## Task objective
Beneath this line are entries. Copy the range from the line with "specific cell reference" to the line with "X45847000Y-23716000D03*", ends included, exactly; leave pictures out.

== Segment start ==

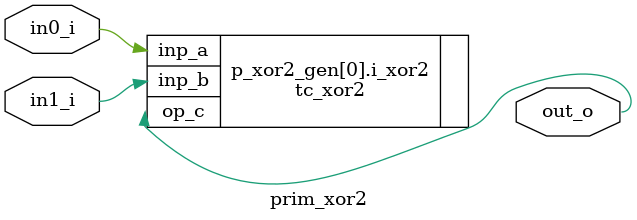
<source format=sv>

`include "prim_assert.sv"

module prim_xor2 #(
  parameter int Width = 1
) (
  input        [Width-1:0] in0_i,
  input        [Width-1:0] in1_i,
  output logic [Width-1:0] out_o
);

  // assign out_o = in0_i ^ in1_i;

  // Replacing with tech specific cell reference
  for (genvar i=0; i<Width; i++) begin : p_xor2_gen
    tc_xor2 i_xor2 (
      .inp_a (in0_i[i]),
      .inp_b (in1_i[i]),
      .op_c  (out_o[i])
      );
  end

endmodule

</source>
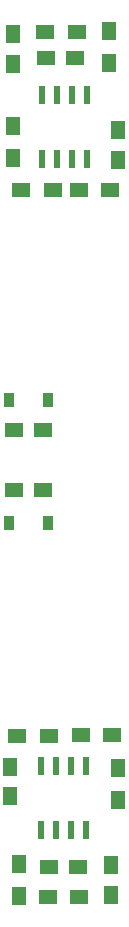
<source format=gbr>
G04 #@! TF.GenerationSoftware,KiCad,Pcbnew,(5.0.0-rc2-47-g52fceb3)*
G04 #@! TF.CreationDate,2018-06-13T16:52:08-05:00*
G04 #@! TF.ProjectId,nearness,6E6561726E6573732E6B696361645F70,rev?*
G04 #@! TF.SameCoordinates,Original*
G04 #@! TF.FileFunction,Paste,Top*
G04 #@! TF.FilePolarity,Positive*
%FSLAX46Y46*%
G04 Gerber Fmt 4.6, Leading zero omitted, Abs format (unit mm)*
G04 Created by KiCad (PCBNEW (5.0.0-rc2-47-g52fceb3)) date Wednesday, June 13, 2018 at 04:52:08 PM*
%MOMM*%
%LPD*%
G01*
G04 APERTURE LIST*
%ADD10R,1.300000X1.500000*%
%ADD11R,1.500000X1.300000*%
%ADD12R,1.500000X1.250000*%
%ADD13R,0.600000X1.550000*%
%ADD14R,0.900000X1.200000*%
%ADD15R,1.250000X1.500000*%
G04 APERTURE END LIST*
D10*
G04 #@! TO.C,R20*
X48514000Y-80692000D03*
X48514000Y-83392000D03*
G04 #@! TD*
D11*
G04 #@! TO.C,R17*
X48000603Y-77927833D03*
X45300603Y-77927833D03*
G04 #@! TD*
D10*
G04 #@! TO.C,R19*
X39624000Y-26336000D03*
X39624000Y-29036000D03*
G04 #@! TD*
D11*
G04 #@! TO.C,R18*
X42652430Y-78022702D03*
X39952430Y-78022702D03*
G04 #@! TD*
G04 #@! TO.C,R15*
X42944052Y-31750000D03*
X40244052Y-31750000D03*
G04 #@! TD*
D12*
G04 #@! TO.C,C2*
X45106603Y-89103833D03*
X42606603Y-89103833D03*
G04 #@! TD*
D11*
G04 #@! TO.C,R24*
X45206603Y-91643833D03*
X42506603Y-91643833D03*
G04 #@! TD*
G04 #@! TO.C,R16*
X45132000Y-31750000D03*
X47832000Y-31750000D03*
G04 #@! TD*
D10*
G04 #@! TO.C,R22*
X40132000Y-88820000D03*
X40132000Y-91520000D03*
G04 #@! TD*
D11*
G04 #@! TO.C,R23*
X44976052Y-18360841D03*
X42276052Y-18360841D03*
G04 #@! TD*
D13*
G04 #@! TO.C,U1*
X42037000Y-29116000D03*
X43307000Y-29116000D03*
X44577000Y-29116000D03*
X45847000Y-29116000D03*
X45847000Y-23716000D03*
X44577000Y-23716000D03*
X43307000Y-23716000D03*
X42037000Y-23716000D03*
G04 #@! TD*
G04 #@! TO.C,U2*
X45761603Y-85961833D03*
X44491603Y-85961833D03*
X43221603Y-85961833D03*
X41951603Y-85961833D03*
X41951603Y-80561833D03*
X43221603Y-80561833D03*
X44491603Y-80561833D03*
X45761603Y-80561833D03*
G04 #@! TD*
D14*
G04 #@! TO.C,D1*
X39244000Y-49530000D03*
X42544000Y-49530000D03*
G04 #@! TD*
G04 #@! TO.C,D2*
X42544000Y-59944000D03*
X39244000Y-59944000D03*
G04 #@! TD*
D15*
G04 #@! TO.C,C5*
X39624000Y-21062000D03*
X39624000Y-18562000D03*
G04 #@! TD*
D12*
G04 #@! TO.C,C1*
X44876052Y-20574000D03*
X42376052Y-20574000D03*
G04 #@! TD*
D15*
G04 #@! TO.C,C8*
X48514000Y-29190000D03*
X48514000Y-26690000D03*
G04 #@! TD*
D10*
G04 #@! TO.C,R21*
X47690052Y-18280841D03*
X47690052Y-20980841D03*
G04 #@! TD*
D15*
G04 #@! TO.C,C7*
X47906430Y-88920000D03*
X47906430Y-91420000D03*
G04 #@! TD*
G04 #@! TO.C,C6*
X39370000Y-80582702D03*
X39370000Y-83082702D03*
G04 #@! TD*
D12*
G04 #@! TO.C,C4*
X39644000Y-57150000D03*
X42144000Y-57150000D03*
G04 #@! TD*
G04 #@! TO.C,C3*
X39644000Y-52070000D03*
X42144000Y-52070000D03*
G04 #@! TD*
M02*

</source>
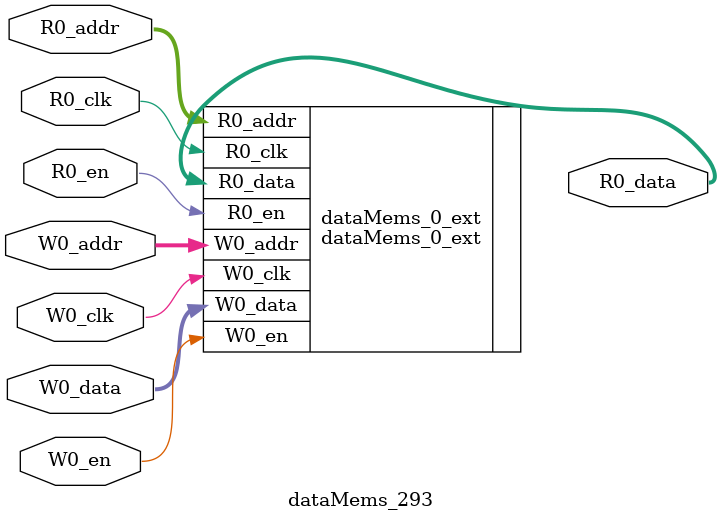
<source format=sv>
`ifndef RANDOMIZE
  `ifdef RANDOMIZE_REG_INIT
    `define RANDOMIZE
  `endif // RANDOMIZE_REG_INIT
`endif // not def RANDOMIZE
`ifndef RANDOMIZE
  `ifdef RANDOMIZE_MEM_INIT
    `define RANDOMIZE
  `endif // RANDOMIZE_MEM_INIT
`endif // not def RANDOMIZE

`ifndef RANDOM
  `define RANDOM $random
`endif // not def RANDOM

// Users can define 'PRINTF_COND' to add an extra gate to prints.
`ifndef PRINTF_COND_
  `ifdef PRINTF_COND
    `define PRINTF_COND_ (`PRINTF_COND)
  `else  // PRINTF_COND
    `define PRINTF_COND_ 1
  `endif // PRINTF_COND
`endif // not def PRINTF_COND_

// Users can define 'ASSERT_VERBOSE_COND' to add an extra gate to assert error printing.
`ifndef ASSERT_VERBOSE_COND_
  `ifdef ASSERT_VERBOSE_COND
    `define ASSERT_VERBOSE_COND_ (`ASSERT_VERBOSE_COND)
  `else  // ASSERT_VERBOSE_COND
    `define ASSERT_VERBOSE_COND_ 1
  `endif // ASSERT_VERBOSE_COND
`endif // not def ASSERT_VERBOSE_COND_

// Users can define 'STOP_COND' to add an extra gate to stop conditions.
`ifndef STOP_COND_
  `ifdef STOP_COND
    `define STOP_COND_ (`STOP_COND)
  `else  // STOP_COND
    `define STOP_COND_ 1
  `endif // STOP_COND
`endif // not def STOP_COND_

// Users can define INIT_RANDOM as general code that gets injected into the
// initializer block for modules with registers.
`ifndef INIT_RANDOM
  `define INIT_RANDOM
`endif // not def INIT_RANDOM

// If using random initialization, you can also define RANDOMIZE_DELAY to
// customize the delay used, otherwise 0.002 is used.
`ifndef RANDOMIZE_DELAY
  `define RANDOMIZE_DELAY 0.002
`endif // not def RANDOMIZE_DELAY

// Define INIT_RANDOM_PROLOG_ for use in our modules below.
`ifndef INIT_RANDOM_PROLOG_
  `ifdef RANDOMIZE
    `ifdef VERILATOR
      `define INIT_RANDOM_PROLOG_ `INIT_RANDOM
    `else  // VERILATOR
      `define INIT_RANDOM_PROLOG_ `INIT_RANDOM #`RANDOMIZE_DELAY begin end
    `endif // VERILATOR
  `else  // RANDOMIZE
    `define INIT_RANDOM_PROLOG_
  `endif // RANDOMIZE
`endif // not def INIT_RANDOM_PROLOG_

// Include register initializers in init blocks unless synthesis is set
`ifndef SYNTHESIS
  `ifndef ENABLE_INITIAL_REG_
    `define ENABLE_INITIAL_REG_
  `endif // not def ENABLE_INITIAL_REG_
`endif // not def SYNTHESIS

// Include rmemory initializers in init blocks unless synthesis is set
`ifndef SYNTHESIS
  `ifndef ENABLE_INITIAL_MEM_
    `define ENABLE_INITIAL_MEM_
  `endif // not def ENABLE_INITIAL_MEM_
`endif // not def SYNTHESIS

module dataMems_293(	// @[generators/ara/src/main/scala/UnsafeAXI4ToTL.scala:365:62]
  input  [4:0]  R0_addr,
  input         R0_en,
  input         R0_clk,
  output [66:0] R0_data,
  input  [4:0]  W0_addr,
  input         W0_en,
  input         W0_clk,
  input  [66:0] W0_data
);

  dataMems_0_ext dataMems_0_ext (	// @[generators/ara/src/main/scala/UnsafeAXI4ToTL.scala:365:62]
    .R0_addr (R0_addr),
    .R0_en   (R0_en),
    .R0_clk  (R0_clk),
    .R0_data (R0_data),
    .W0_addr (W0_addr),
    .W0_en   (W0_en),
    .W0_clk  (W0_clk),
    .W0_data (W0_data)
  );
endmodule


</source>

== Segment end ==

## Answer space
  // Replacing with tech specific cell reference
  for (genvar i=0; i<Width; i++) begin : p_xor2_gen
    tc_xor2 i_xor2 (
      .inp_a (in0_i[i]),
      .inp_b (in1_i[i]),
      .op_c  (out_o[i])
      );
  end

endmodule

</source>
<source format=gbr>
G04 #@! TF.GenerationSoftware,KiCad,Pcbnew,(5.0.0-rc2-47-g52fceb3)*
G04 #@! TF.CreationDate,2018-06-13T16:52:08-05:00*
G04 #@! TF.ProjectId,nearness,6E6561726E6573732E6B696361645F70,rev?*
G04 #@! TF.SameCoordinates,Original*
G04 #@! TF.FileFunction,Paste,Top*
G04 #@! TF.FilePolarity,Positive*
%FSLAX46Y46*%
G04 Gerber Fmt 4.6, Leading zero omitted, Abs format (unit mm)*
G04 Created by KiCad (PCBNEW (5.0.0-rc2-47-g52fceb3)) date Wednesday, June 13, 2018 at 04:52:08 PM*
%MOMM*%
%LPD*%
G01*
G04 APERTURE LIST*
%ADD10R,1.300000X1.500000*%
%ADD11R,1.500000X1.300000*%
%ADD12R,1.500000X1.250000*%
%ADD13R,0.600000X1.550000*%
%ADD14R,0.900000X1.200000*%
%ADD15R,1.250000X1.500000*%
G04 APERTURE END LIST*
D10*
G04 #@! TO.C,R20*
X48514000Y-80692000D03*
X48514000Y-83392000D03*
G04 #@! TD*
D11*
G04 #@! TO.C,R17*
X48000603Y-77927833D03*
X45300603Y-77927833D03*
G04 #@! TD*
D10*
G04 #@! TO.C,R19*
X39624000Y-26336000D03*
X39624000Y-29036000D03*
G04 #@! TD*
D11*
G04 #@! TO.C,R18*
X42652430Y-78022702D03*
X39952430Y-78022702D03*
G04 #@! TD*
G04 #@! TO.C,R15*
X42944052Y-31750000D03*
X40244052Y-31750000D03*
G04 #@! TD*
D12*
G04 #@! TO.C,C2*
X45106603Y-89103833D03*
X42606603Y-89103833D03*
G04 #@! TD*
D11*
G04 #@! TO.C,R24*
X45206603Y-91643833D03*
X42506603Y-91643833D03*
G04 #@! TD*
G04 #@! TO.C,R16*
X45132000Y-31750000D03*
X47832000Y-31750000D03*
G04 #@! TD*
D10*
G04 #@! TO.C,R22*
X40132000Y-88820000D03*
X40132000Y-91520000D03*
G04 #@! TD*
D11*
G04 #@! TO.C,R23*
X44976052Y-18360841D03*
X42276052Y-18360841D03*
G04 #@! TD*
D13*
G04 #@! TO.C,U1*
X42037000Y-29116000D03*
X43307000Y-29116000D03*
X44577000Y-29116000D03*
X45847000Y-29116000D03*
X45847000Y-23716000D03*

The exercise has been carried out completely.